**Page**
────────────────

Wednesday, December 04, 2013

A collection of Religious Buildings

Walking around Sarajevo today I ducked into a few churches, mosques and such.  They were mainly empty (this being Wednesday afternoon), but the main mosque was quite busy.

This is a few down the street.  The first Mosque is the biggest, maybe outside of the Middle East and Asia.  It is call Gazi Husrev Bey's Mosque.  Gazi Husrev Bay was the Ottoman governor that essentially built Sarajevo into a city with a capital C in the 1500s.  He also started a library (500 years ago!) which is now one of the most valuable Islamic Libraries in the world.

I didn't take a picture inside of the Mosque because prayers were just starting and ton of school boys (say 15 - 17) were running in late, and trying to get their tennis shoes off as quick as possible.  It made a hub bub at the entrance, and I didn't want people to think it was the tacky tourist.

────────────────

**Given instruction A**
Reproduce the Sarajevo post between "Walking around Sarajevo" and "the tacky tourist.", inclusive.
**Given instruction B**
Answer these questions on the Sarajevo post:
(i) On what day of the week was the writer visiting the buildings?
(ii) According to the post, in what period did the Ottoman governor build Sarajevo into a city with a capital C?
(iii) What were the late school boys trying to take off at the mosque entrance?

**Entries shown**

────────────────

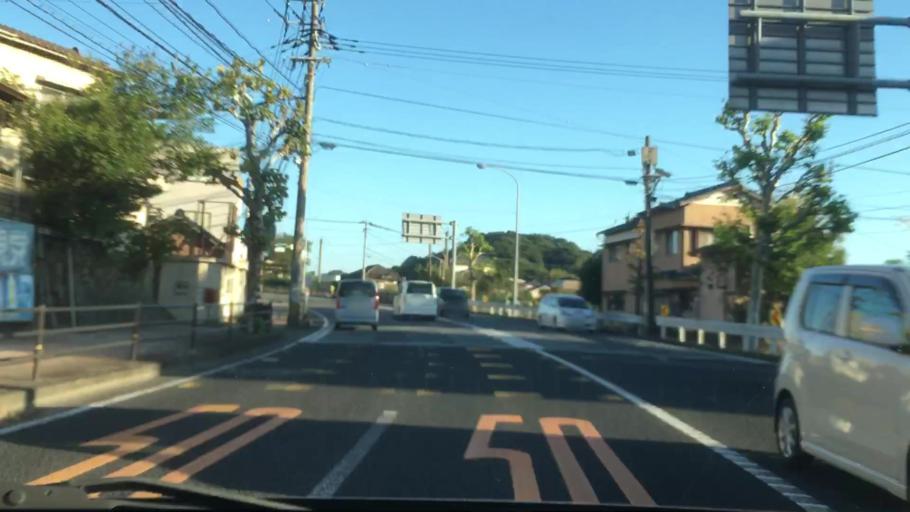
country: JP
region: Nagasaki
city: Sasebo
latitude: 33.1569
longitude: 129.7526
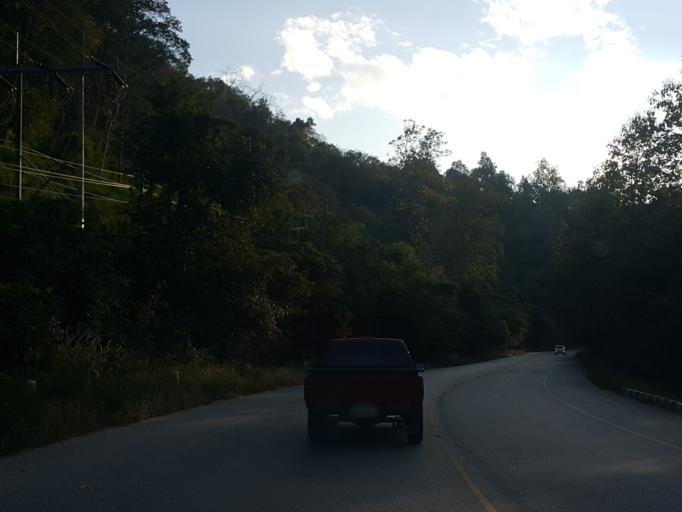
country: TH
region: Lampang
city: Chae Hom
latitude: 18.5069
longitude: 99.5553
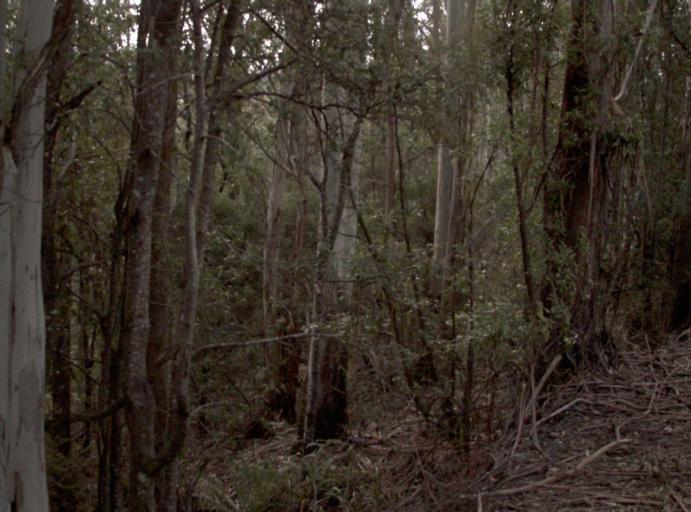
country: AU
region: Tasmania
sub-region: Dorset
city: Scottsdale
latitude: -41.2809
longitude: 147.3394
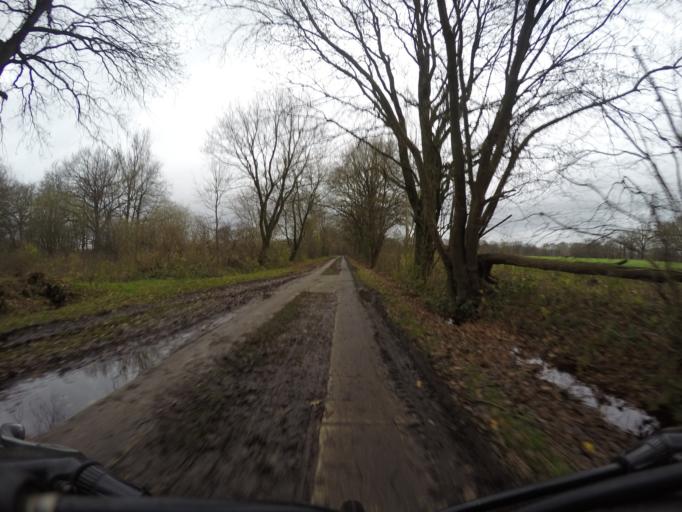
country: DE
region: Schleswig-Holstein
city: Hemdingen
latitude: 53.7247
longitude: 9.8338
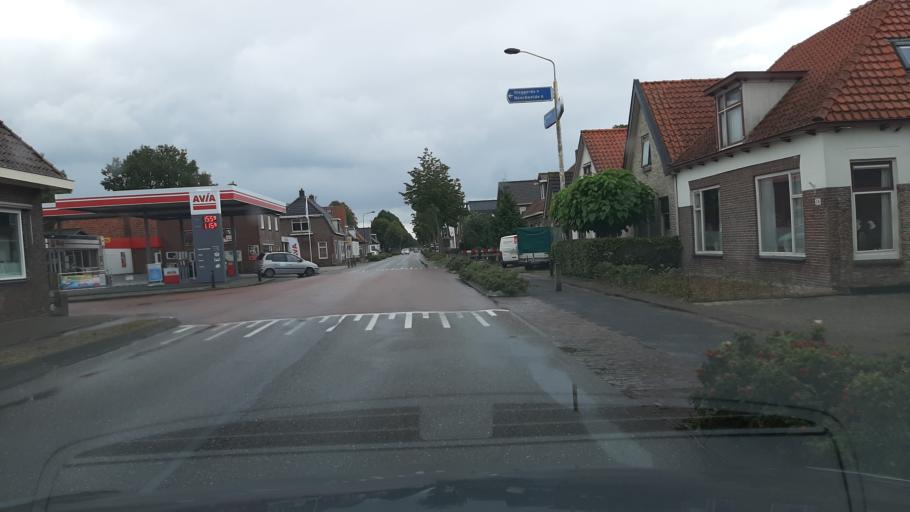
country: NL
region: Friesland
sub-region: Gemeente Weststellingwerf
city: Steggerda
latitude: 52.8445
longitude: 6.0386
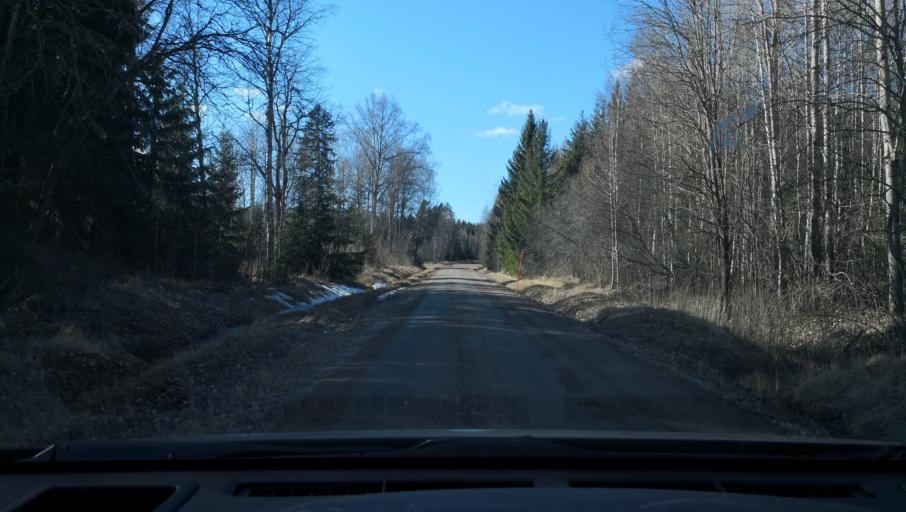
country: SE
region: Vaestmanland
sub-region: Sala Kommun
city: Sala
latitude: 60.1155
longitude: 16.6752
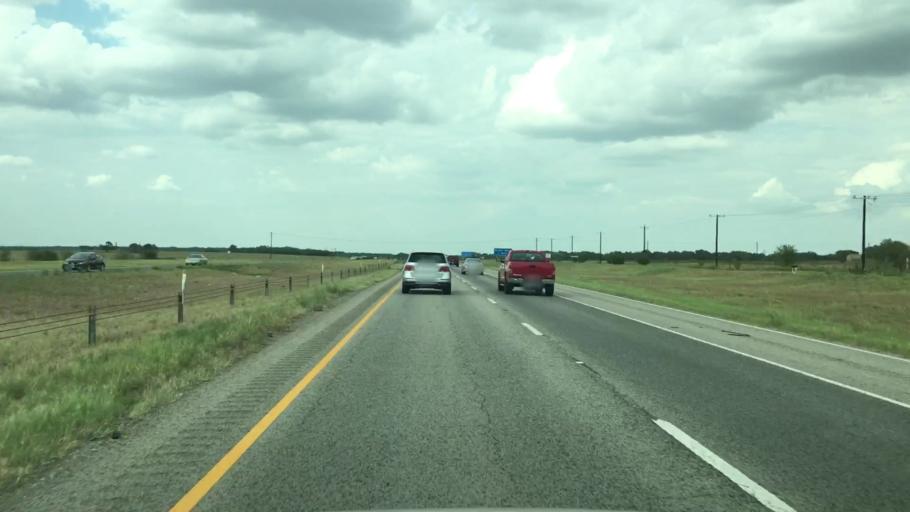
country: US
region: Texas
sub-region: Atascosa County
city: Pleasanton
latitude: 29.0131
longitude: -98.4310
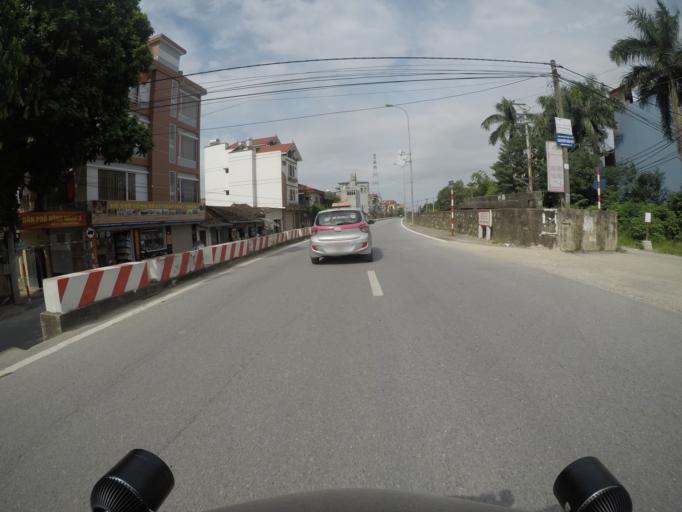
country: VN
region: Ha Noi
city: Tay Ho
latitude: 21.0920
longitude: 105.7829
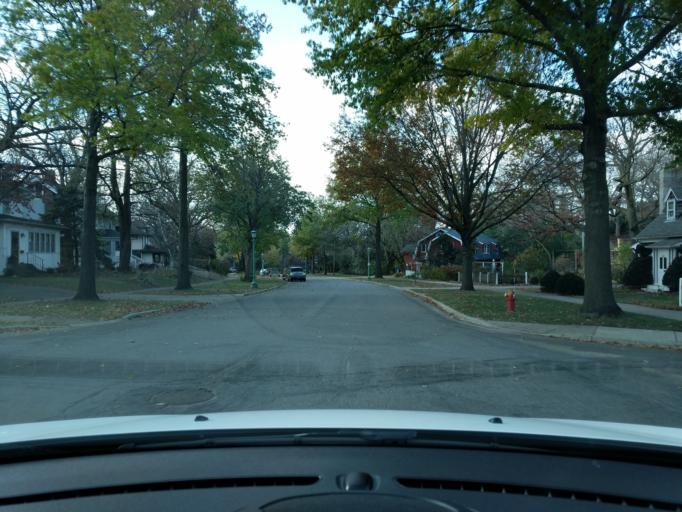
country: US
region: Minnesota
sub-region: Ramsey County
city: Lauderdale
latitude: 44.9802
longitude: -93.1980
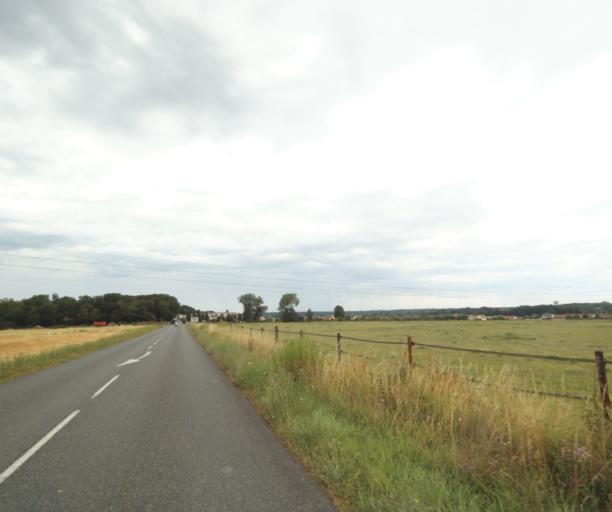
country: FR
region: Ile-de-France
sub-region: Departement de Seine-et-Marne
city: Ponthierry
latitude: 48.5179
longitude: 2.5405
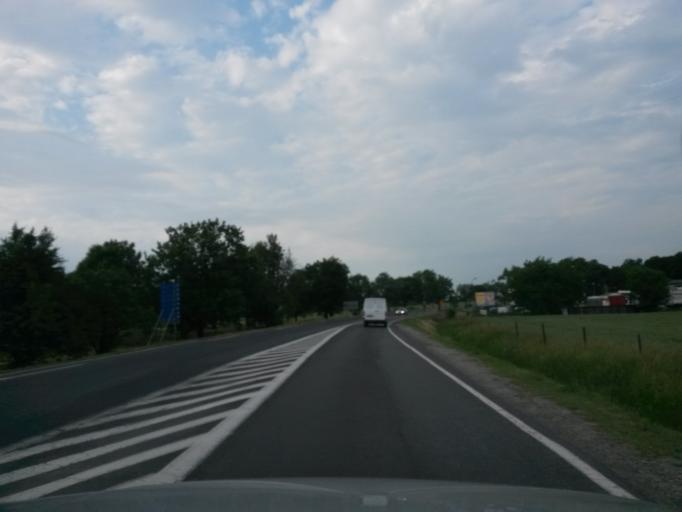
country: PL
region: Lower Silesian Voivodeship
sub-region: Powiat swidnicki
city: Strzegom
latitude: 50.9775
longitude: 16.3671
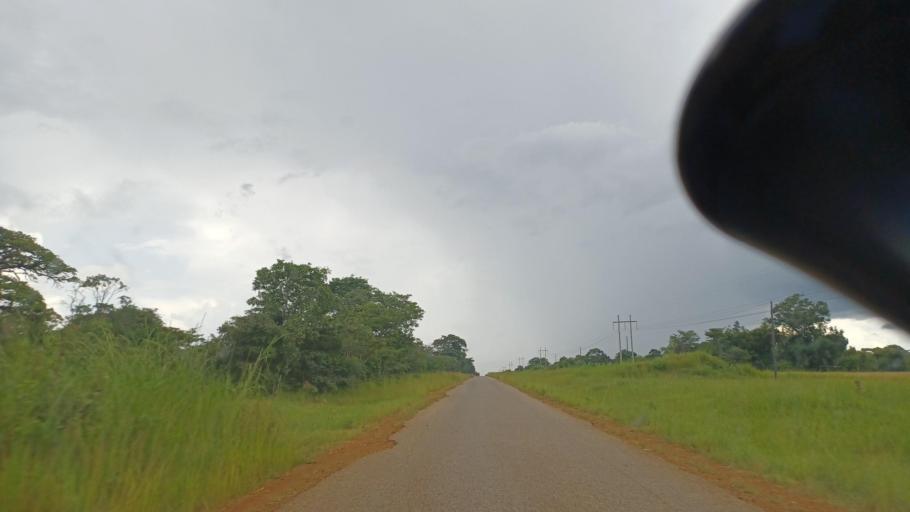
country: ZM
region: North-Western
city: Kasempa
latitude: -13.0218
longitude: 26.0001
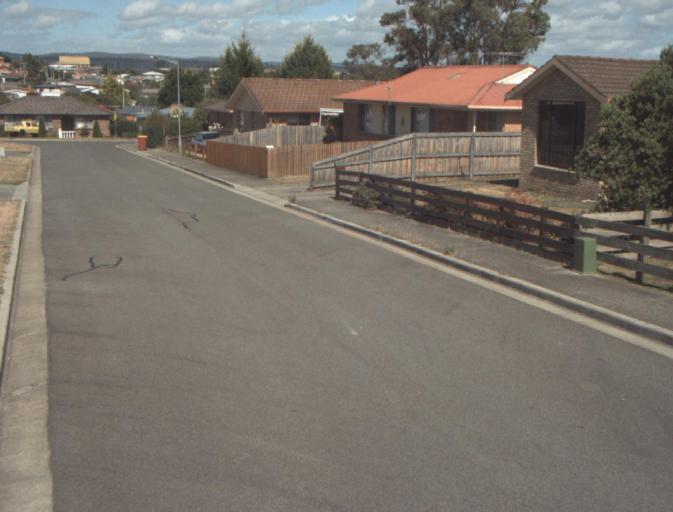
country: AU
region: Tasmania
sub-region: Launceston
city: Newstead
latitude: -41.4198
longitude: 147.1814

────────────────

**Exercise answer A**
Walking around Sarajevo today I ducked into a few churches, mosques and such.  They were mainly empty (this being Wednesday afternoon), but the main mosque was quite busy.

This is a few down the street.  The first Mosque is the biggest, maybe outside of the Middle East and Asia.  It is call Gazi Husrev Bey's Mosque.  Gazi Husrev Bay was the Ottoman governor that essentially built Sarajevo into a city with a capital C in the 1500s.  He also started a library (500 years ago!) which is now one of the most valuable Islamic Libraries in the world.

I didn't take a picture inside of the Mosque because prayers were just starting and ton of school boys (say 15 - 17) were running in late, and trying to get their tennis shoes off as quick as possible.  It made a hub bub at the entrance, and I didn't want people to think it was the tacky tourist.

**Exercise answer B**
(i) Wednesday
(ii) The 1500s
(iii) Their tennis shoes